◆ TEXTE D'ÉTUDE

Vite, vite, vite. Comme un mauvais moment à passer, la réforme de la fiscalité du patrimoine doit aller au plus vite. Présenté en conseil des ministres aujourd’hui, mercredi 11 mai, le texte sera soumis début juin aux députés, qui devront cravacher en session extraordinaire pour voter le texte avant le 14 juillet.
Un mauvais moment, car en plus de se contenter d’alléger l’impôt sur la fortune (ISF) à défaut de le supprimer, Nicolas Sarkozy revient sur deux mesures phares de son quinquennat :
- Le "bouclier fiscal", dispositif devenu absolument impopulaire qui permettait aux ménages de ne pas payer d’impôts au-delà de 50 % de leurs revenus.
- L’allègement des droits de succession, conçu pour "que chacun puisse transmettre à ses enfants le fruit de son travail", comme François Fillon le justifiait encore en mars.
Combien ça coûte ?
La réforme fiscale "ne coûte pas un euro au budget de l’Etat", affirme Christine Lagarde, ministre de l’Economie. Le gouvernement espère trouver un équilibre : d’un côté, l’Etat diminue ses recettes fiscales en taxant moins sévèrement le patrimoine que les ménages détiennent. De l’autre, il les augmente en se montrant plus sévère sur le patrimoine dont ceux-ci héritent.
Dans le meilleur des cas, comme l’envisage le ministère de l’Economie, les recettes fiscales devraient augmenter de 500 millions d’euros l’an prochain. Pour 2011, elles vont chuter de 200 millions d’euros. A vos calculatrices !
1,6 milliards d’euros de prélèvement en moins dès 2011
- Allègement de l’ISF = – 1,6 milliards d’euros (de 3,9 à 2,3 milliards d’euros) :
Dès cette année, les 300 000 ménages de la première tranche de l’ISF (qui possèdent une fortune de 800 000 € à 1,3 millions d’euros) échapperont à l’impôt sur la fortune. Les deux autres tranches, qui regroupent 260 000 ménages, seront moins imposées. Entre 1,3 millions et 3 millions d’euros, le taux descend à 0,25 %; au-delà de 3 millions d’euros, il passe à 0,5 %.
La possibilité pour les investisseurs dans les PME de déduire 50 % de leur investissement de l’ISF est maintenue.

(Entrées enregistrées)
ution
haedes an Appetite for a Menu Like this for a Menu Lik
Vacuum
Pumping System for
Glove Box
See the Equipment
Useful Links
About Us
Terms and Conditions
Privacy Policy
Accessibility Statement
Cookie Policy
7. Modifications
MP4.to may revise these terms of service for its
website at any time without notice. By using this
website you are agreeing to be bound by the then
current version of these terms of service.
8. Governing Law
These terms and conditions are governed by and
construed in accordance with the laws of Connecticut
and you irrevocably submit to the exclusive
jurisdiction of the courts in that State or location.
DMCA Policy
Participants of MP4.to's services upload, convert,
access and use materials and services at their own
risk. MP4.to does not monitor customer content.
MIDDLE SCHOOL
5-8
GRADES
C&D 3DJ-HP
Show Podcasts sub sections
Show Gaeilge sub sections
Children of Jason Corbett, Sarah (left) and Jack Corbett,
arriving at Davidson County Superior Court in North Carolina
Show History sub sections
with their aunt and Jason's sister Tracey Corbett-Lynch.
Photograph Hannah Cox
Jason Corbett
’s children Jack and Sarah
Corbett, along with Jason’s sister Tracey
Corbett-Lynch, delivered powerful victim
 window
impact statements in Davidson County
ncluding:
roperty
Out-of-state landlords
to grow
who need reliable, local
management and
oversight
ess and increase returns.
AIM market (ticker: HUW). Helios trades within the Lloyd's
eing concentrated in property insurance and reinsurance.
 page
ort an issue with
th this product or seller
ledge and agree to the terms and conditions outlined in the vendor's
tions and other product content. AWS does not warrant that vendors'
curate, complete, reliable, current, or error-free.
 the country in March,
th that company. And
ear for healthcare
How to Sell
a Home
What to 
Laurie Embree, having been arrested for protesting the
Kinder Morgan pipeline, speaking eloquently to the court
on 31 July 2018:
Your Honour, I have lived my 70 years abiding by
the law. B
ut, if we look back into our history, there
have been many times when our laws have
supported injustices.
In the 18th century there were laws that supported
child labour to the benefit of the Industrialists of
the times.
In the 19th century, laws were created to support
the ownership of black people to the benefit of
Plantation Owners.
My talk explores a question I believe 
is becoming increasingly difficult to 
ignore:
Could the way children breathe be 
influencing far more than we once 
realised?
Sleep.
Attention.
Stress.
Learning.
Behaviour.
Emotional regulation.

◆ CONSIGNES DE L'EXERCICE
**A)** Quelles personnes sont nommées dans l'article sur la réforme de la fiscalité du patrimoine ?
**B)** Pouvez-vous poursuivre l'article sur la réforme de la fiscalité du patrimoine au-delà de sa dernière phrase ?

◆ RÉSULTATS DE L'EXERCICE
**A)** Nicolas Sarkozy, François Fillon et Christine Lagarde.

**B)**
Avec cette réforme, la France se rapproche de ses voisins européens. Depuis quinze ans, après de nombreuses réformes allégeant les taux et instaurant des exonérations, tous ont renoncé à cet impôt : l'Autriche (1994), le Danemark (1995), l'Allemagne (1997), les Pays-Bas (2001), la Finlande, le Luxembourg, la Suède (2007) et enfin l’Espagne (2010). En-dehors de l’Union européenne, seuls la Norvège et cinq cantons suisses y restent fidèles.
Afficher Droits de succession en Europe sur une carte plus grande – Florian Tixier / MyEurop
Les pays qui ont supprimé l’impôt sur le patrimoine ont tous mis en avant les risques de fuite des capitaux et le manque d’équité. La plupart ont opté pour un relèvement de l’impôt sur les hauts revenus et pour la taxation des revenus du patrimoine.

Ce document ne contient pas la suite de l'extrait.